Gabriel-Ernest and Other Tales
Illustrated by Quentin Blake
Age range: 9–11
The local landowner Van Cheele experiences an unnerving encounter with a youth sunning himself near a pond, and starts to wonder if there is any connection between this wild-looking boy and the recent disappearances of poultry, hares, lambs and, more alarmingly, an infant child in the area. To his astonishment, he discovers the next day that his aunt has decided to take the boy in, buying him a suit of clothes and naming him Gabriel-Ernest. Van Cheele remains suspicious, especially when it is revealed that there is something supernatural about their new ward…
An eerie and disquieting tale about the dark side of adolescence, ‘Gabriel-Ernest’, written with Saki’s trademark wit and mischievousness, is here presented with seven other uncanny and macabre tales, featuring Quentin Blake’s inimitable illustrations.

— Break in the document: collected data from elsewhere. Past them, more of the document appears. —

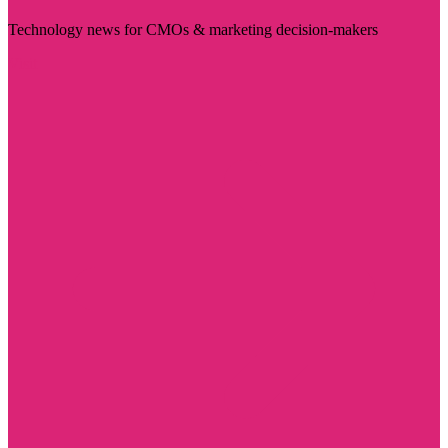
Technology news for CMOs & marketing decision-makers
Visit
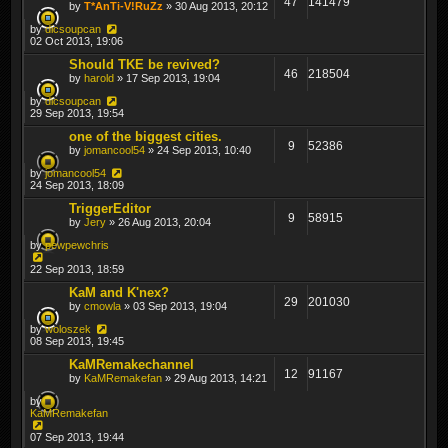
47
141479
by
T*AnTi-V!RuZz
» 30 Aug 2013, 20:12
by
dicsoupcan
02 Oct 2013, 19:06
Should TKE be revived?
46
218504
by
harold
» 17 Sep 2013, 19:04
by
dicsoupcan
29 Sep 2013, 19:54
one of the biggest cities.
9
52386
by
jomancool54
» 24 Sep 2013, 10:40
by
jomancool54
24 Sep 2013, 18:09
TriggerEditor
9
58915
by
Jery
» 26 Aug 2013, 20:04
by
pewpewchris
22 Sep 2013, 18:59
KaM and K'nex?
29
201030
by
cmowla
» 03 Sep 2013, 19:04
by
woloszek
08 Sep 2013, 19:45
KaMRemakechannel
12
91167
by
KaMRemakefan
» 29 Aug 2013, 14:21
by
KaMRemakefan
07 Sep 2013, 19:44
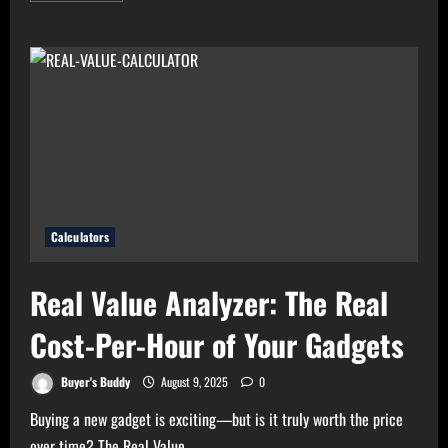
about
High
Electricity
Bills?
Try
Electricity
Consumption
Calculator
Now!
Calculators
Real Value Analyzer: The Real
Cost-Per-Hour of Your Gadgets
Buyer's Buddy
August 9, 2025
0
Buying a new gadget is exciting—but is it truly worth the price
over time? The Real Value...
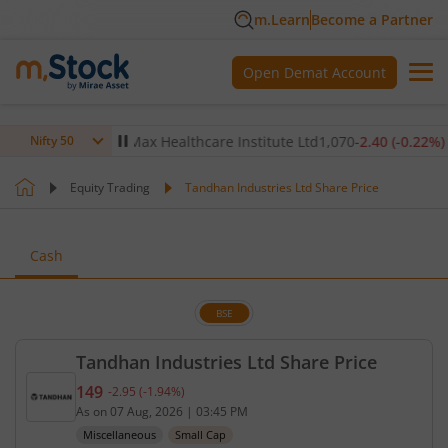
m.Learn
Become a Partner
Open Demat Account
-0.14
%)
▼
Max Healthcare Institute Ltd
1,070
-2.40
(
-0.22
%)
▼
Nifty 50
Equity Trading
Tandhan Industries Ltd Share Price
Cash
BSE
Tandhan Industries Ltd Share Price
149
-2.95
(
-1.94
%)
Current price 149 rupees. Down by 2.95 rupees, th
As on
07 Aug, 2026
|
03:45 PM
Miscellaneous
Small Cap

Contains: ‘The Open Window’, ‘The Boar-Pig’, ‘The Chaplet’, ‘The Lumber Room’, ‘The Shartz-Metterklume Method’, ‘Gabriel-Ernest’, ‘Sredni Vashtar’, ‘The Storyteller’, ‘The She-Wolf’.
Saki’s short stories may be more than 100 years old, but that sharp wit, precise uncompromising vocabulary, and championing of children over unpleasant supervisory adults is timeless … And Quentin Blake’s drawings make them livelier than ever.
In his sleek attacks on pretension and tough unruly optimism, Saki was irreplaceable and unreplaced.
The London Review of Books
Quentin Blake's characteristically spiky illustrations capture the Saki irony well and make these century-old tales feel very fresh.
The School Library Association
Hector Hugh Munro (1870–1916) was a British author best known by his pen name Saki. Although he wrote two novels and several political sketches – most notably The Westminster Alice, a parody authorized by Carroll’s publishers – it is his large output of satirical short stories for which he is remembered, and is still considered one of the masters of the genre.